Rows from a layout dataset
>>
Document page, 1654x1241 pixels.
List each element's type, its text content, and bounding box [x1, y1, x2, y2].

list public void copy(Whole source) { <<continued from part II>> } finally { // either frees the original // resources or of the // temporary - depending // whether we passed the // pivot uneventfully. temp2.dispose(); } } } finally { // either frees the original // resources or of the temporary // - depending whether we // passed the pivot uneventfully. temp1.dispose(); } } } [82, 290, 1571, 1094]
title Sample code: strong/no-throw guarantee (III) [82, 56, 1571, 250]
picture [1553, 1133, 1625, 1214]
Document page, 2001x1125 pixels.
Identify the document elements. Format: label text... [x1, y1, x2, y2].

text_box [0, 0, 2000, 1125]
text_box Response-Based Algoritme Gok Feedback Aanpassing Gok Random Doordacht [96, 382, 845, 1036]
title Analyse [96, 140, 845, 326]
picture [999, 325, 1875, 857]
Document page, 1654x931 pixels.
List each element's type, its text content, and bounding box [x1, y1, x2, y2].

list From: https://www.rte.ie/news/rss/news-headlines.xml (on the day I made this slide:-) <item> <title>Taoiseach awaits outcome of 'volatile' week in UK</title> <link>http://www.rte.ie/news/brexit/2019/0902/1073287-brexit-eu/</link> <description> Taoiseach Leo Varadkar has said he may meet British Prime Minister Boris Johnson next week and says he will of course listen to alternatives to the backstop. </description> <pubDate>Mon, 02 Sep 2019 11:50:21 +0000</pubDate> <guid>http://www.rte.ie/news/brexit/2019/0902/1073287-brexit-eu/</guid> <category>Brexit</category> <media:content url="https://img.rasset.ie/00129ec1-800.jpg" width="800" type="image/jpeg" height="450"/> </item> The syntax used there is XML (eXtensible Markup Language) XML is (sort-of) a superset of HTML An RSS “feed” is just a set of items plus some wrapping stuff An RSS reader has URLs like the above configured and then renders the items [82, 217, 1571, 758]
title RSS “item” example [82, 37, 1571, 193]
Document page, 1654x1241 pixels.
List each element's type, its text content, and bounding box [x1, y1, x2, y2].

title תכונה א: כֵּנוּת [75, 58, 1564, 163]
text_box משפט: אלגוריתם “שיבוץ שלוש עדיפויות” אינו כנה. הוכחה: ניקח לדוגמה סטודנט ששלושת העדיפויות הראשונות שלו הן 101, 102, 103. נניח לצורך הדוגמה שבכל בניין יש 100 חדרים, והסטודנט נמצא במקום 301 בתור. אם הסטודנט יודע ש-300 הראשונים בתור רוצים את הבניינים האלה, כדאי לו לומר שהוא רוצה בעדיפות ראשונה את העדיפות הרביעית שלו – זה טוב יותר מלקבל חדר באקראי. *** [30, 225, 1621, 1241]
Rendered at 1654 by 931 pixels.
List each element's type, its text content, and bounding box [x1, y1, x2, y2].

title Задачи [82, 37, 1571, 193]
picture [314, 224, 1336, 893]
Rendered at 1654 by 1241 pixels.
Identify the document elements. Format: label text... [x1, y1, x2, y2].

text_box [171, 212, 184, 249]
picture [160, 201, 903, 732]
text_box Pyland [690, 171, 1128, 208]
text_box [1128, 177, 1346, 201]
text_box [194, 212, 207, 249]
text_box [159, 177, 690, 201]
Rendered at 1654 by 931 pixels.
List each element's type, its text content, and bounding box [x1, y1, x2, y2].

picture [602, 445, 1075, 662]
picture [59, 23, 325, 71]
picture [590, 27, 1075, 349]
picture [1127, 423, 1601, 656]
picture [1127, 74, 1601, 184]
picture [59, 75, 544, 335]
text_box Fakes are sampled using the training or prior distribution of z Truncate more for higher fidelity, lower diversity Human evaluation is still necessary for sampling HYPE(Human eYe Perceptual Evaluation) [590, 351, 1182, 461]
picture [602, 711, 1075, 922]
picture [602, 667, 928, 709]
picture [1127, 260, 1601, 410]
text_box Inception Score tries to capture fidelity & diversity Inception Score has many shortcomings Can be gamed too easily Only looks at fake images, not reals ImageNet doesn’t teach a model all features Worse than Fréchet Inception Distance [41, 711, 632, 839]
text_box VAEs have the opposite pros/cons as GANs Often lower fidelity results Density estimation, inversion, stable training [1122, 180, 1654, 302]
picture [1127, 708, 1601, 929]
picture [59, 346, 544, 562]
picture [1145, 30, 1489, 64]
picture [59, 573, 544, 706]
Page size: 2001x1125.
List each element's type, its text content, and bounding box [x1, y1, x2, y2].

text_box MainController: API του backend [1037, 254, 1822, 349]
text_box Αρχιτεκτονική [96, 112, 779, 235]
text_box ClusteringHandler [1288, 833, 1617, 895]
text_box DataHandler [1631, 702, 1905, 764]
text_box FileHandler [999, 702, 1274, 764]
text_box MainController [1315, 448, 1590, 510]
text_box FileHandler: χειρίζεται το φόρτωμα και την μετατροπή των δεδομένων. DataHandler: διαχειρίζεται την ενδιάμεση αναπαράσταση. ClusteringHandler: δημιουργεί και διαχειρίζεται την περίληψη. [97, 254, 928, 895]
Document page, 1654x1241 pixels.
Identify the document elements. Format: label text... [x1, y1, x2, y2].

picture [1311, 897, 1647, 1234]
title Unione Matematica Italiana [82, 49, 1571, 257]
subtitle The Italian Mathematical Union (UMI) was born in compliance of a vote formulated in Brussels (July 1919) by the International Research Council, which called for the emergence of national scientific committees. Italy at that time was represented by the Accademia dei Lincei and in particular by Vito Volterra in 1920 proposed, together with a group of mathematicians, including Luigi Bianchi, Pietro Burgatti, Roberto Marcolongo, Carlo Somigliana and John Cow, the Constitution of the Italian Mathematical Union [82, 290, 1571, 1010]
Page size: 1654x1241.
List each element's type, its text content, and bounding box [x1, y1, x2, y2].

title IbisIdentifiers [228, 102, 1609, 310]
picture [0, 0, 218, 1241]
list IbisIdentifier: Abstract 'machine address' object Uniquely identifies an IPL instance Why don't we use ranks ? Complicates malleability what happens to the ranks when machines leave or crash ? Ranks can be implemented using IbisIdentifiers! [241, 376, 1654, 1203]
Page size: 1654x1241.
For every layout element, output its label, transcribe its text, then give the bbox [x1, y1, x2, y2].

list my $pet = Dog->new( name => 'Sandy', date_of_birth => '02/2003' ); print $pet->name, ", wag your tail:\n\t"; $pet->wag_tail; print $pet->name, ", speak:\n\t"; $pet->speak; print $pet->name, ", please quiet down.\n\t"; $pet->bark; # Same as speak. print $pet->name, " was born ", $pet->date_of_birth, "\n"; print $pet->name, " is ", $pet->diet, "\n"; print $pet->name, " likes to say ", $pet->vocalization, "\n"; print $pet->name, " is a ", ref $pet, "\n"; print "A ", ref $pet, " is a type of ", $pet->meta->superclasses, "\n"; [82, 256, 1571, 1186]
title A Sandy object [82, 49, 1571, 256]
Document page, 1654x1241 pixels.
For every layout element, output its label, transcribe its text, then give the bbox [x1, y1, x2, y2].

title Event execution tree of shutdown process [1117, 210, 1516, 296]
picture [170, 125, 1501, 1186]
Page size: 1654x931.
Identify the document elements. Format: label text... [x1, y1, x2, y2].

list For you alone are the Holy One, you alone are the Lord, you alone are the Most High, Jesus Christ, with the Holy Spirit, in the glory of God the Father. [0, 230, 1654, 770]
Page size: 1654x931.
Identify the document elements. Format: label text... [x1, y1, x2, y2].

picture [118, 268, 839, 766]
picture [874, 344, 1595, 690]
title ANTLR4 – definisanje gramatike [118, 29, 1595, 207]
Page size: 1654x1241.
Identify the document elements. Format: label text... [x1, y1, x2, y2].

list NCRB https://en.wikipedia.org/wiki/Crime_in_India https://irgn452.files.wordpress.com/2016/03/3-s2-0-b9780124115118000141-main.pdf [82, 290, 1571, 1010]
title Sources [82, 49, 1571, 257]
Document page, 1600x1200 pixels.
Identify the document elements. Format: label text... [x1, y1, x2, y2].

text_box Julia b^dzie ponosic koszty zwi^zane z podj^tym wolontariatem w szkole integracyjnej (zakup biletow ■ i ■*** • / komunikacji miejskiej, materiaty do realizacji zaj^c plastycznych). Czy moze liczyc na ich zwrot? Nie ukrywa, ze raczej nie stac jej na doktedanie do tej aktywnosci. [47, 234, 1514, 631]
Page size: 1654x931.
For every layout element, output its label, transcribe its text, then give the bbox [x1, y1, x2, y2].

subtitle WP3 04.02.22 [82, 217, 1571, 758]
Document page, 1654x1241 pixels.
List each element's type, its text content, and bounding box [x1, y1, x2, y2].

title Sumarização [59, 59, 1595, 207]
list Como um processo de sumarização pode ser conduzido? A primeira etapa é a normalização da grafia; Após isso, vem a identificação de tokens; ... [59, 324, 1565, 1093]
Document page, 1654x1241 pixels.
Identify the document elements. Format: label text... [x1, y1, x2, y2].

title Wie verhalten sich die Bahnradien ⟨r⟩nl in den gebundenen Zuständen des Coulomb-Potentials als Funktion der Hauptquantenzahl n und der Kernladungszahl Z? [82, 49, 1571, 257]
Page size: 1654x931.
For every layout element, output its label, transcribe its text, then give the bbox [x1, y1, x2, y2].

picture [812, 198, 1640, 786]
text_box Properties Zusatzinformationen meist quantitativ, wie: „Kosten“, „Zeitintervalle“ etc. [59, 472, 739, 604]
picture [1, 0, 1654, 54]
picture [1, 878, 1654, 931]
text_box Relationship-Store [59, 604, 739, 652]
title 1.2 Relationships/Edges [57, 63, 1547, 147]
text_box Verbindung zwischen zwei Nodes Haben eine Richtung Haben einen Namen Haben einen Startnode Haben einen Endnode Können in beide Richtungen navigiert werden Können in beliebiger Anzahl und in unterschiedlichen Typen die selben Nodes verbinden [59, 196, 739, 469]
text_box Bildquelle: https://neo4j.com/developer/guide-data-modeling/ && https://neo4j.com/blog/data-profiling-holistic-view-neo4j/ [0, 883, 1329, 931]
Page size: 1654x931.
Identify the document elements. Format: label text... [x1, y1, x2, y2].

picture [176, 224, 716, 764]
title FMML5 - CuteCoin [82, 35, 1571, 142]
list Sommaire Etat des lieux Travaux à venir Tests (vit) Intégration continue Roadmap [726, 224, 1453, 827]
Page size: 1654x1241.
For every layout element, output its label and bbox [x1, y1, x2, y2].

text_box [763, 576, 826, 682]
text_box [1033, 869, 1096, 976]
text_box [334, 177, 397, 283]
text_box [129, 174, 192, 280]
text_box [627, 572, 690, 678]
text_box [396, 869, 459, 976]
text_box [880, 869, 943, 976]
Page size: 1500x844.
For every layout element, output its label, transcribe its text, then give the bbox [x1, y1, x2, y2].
<<
▶ _Problem details_: Reproduce the listing word for word from its first line through the line containing "picture [999, 325, 1875, 857]", including both of those lines.

▶ _Response for this exercise_:
Document page, 1654x1241 pixels.
List each element's type, its text content, and bounding box [x1, y1, x2, y2].

list public void copy(Whole source) { <<continued from part II>> } finally { // either frees the original // resources or of the // temporary - depending // whether we passed the // pivot uneventfully. temp2.dispose(); } } } finally { // either frees the original // resources or of the temporary // - depending whether we // passed the pivot uneventfully. temp1.dispose(); } } } [82, 290, 1571, 1094]
title Sample code: strong/no-throw guarantee (III) [82, 56, 1571, 250]
picture [1553, 1133, 1625, 1214]
Document page, 2001x1125 pixels.
Identify the document elements. Format: label text... [x1, y1, x2, y2].

text_box [0, 0, 2000, 1125]
text_box Response-Based Algoritme Gok Feedback Aanpassing Gok Random Doordacht [96, 382, 845, 1036]
title Analyse [96, 140, 845, 326]
picture [999, 325, 1875, 857]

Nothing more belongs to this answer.